_Data excerpts:_
____

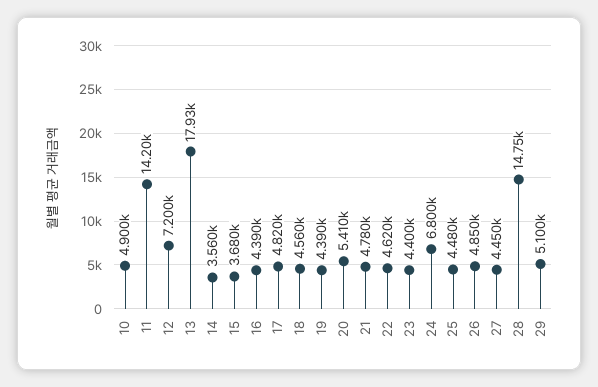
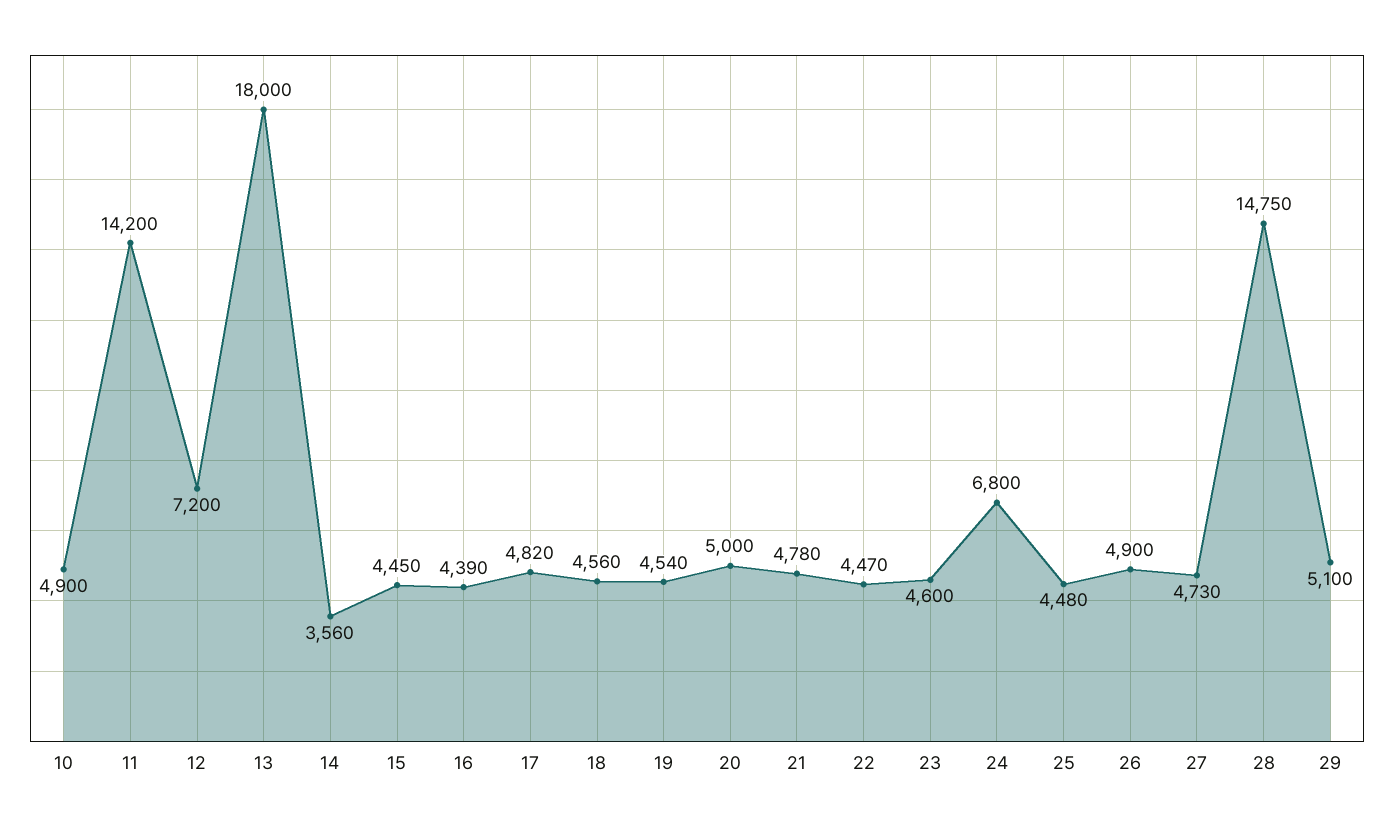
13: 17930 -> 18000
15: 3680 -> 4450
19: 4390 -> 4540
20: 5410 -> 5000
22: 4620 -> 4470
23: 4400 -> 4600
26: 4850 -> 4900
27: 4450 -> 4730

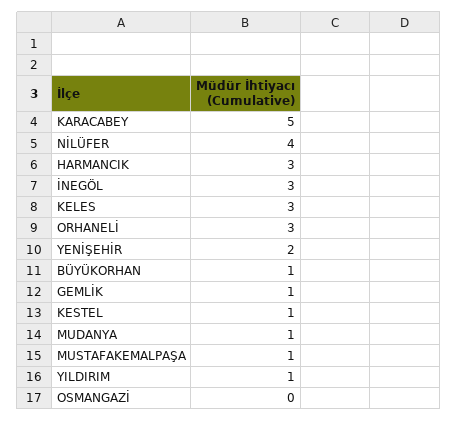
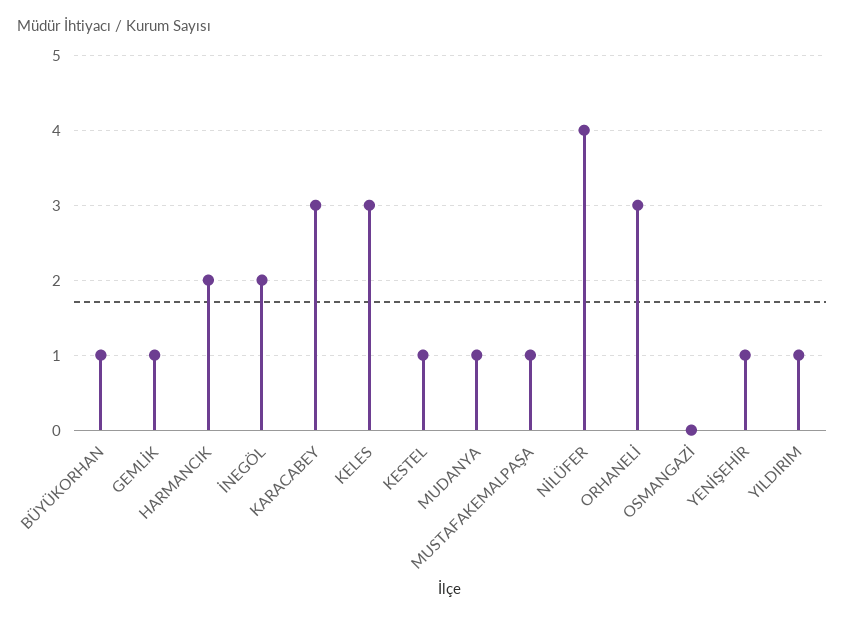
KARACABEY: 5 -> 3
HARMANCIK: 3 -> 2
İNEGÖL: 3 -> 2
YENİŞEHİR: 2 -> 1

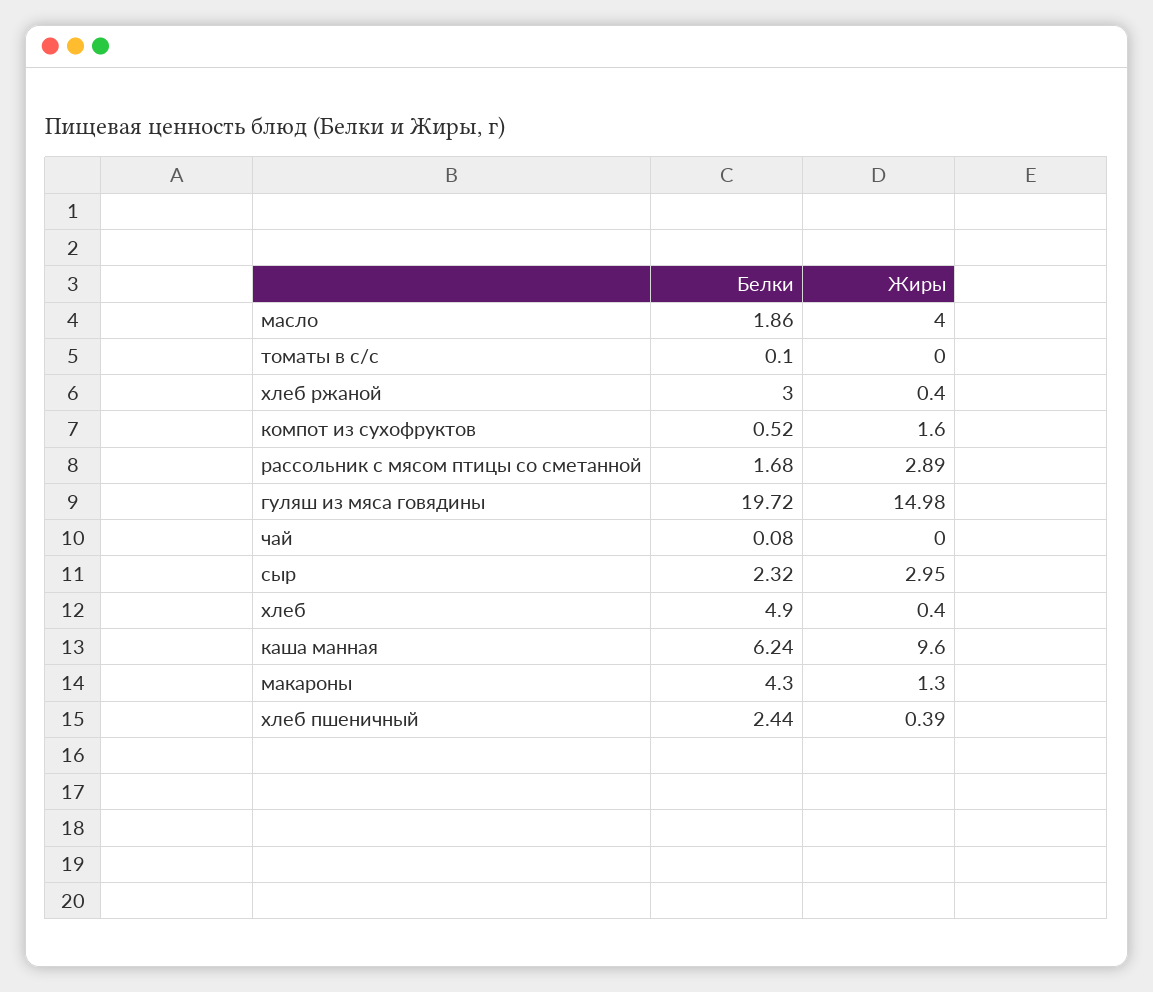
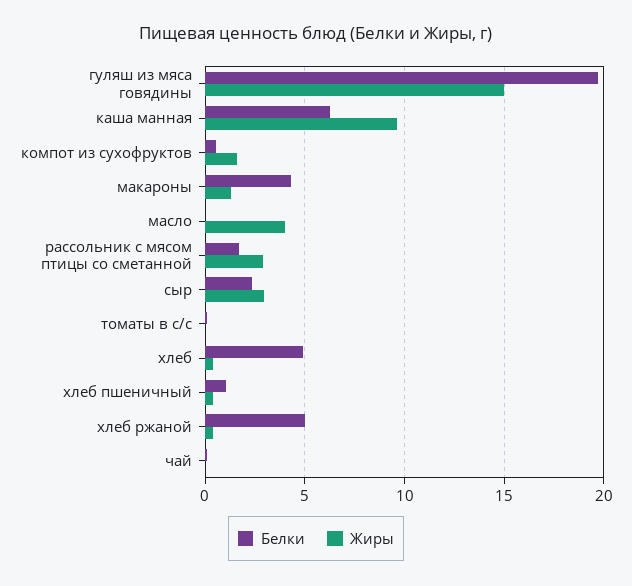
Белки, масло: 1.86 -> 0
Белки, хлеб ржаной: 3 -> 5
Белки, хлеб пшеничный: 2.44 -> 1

____

_EXERCISE REQUIREMENTS:_ I need the lines from the one containing "İNEGÖL: 3 -> 2" through the end of the records retyped exactly, with the pictures left out.

_YOUR RESPONSE:_
İNEGÖL: 3 -> 2
YENİŞEHİR: 2 -> 1

Белки, масло: 1.86 -> 0
Белки, хлеб ржаной: 3 -> 5
Белки, хлеб пшеничный: 2.44 -> 1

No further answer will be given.